23 yaşına gelince kafayı dizlere dayamayı istemememiz mi gerekiyor..kızım diye okşansa saçlarım..sevgiler ne kadar da farklı farklı...sevgilinin sevgisi baba sevgisini tutmuyor..yada ben bir insanı hem babam gibi hem sevgilim gibi sevemiyorum..insanlar birbirlerinin hem eşi hem annesi falan nasıl olurlar hiç anlam veremiyorum..şu an boşlukta gibiyim üzüntüden,düşünmekten...bulunduğum durumu idrak etmeye çalişiyorum..5-6 sene önce ne durumdaydım şimdi ne durumdayım..bunların 10 da birini hayal bile edemezdim..
salya sümük modundayım bu akşam..ama bu aynı zamanda sonraki bir iki gün için neşe fışkırması demek..hüznümü boşaltıyorum arada,depoladığım yerden..hayatım hep böle geçicek benim..bu hüzün tırnağım gibi gelicek peşimden.ha kimse fark edicek mi..hayır tabi ki..belki bir gün değişir herşey..ama değişmese bile,arada bir hüznümü boşaltırım bütün hayatım boyunca..bu yüzden beni istemiycek varsa..ne diyim ki..hoşçakal derim.

25 Ocak 2009 Pazar

so happy together




finallere çalişirken dinliyorum..ama iyi olmuyor..koy götüne rahman gitsin bir havaya sokuyor melodi beni..ama tabi sözleri gayet romantik ve tatlı...ekonometri çalişırken dinlencek şarkı değil..en azından bunu söyleyebilirim...daha fazla yazamıyorum çalişmam gereken sikko bir dersin finali var.

14 Ocak 2009 Çarşamba

Tanrı,hayat ve bok

anlamıyorum ben tanrıyı,işlerini...belki benim bu küçük insan beynim almıyordur ama teksin,yücesin,herşeye gücün yeter...sorun ne?tanrısın lan!..son noktadasın..bundan ötesi yok..

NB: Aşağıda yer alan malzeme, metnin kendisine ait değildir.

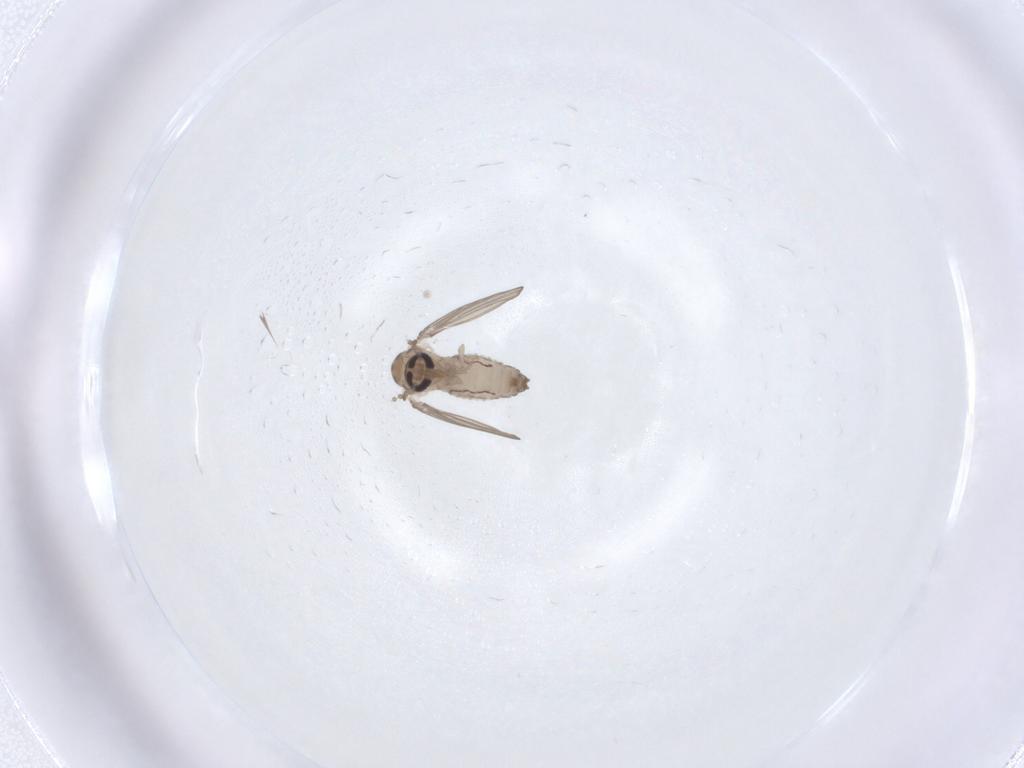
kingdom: Animalia
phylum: Arthropoda
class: Insecta
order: Diptera
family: Psychodidae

dine karşı, inanca karşı bir söylev değil benimkisi..herşey tamam da türban niye tanrım diycek değilim?çünkü zaten ben en başını anlamıyorum...bu dünya,bu evren..neden?

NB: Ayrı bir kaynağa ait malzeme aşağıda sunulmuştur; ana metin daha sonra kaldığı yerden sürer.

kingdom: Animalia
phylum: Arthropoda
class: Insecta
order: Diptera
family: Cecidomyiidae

tanrıyla aramda özel bir diyalog oluşturduğuma inanıyorum,ona karşı bir kızgınlığım hiç yok mesela,ona inanmamı sağlıycak göstergeler inanmamam gerektiğini söyleyen dış seslerden daha fazla olduğu için inanıyorum...ayrıca tanrı yok dersek,başı ve sonu olmayan dipsiz bir kuyuya düşüyoruz bence...en azından bütün duyularını mataryelistiğe bağlamış "madde insanı" dışındakiler için öyle olmalı..çocukken yanlış olan herşeyin günah olarak tanıtıldığı bir yerde yaşadım..hatta anne babamın benim bu saf duygularımı kullanıp,kendi çıkarları içinde kullandıklarını büyüyünce acıyla farkettim...oyuncalarına kötü davranmak,günahtır!..gibi...sonra bendeniz bunu mahalledeki çocuklara gayette inanarak savunmuştum..bazıları inanıp korkmuştu hatta..."oyuncağına kötü davyanan çocuk cehenneme gidiyo!oyda eziyet göyen oyuncak sen ona ne yaptıysan aynısını sana yapıyo!!ben geçen oyuncak arabamın tekerini kymıştım ama sonra düzeltip,özür diledim ..bebeğimin saçını kesmiştim ama kısa saçlı oldu o,bence iyi oldu yani..iyi bişey ki o.."

büyüdükçe günah işlemeye daha az korkuyoruz..aslında ne kadar komik günahsızken sürekli cehenneme gitme korkusu yaşamak..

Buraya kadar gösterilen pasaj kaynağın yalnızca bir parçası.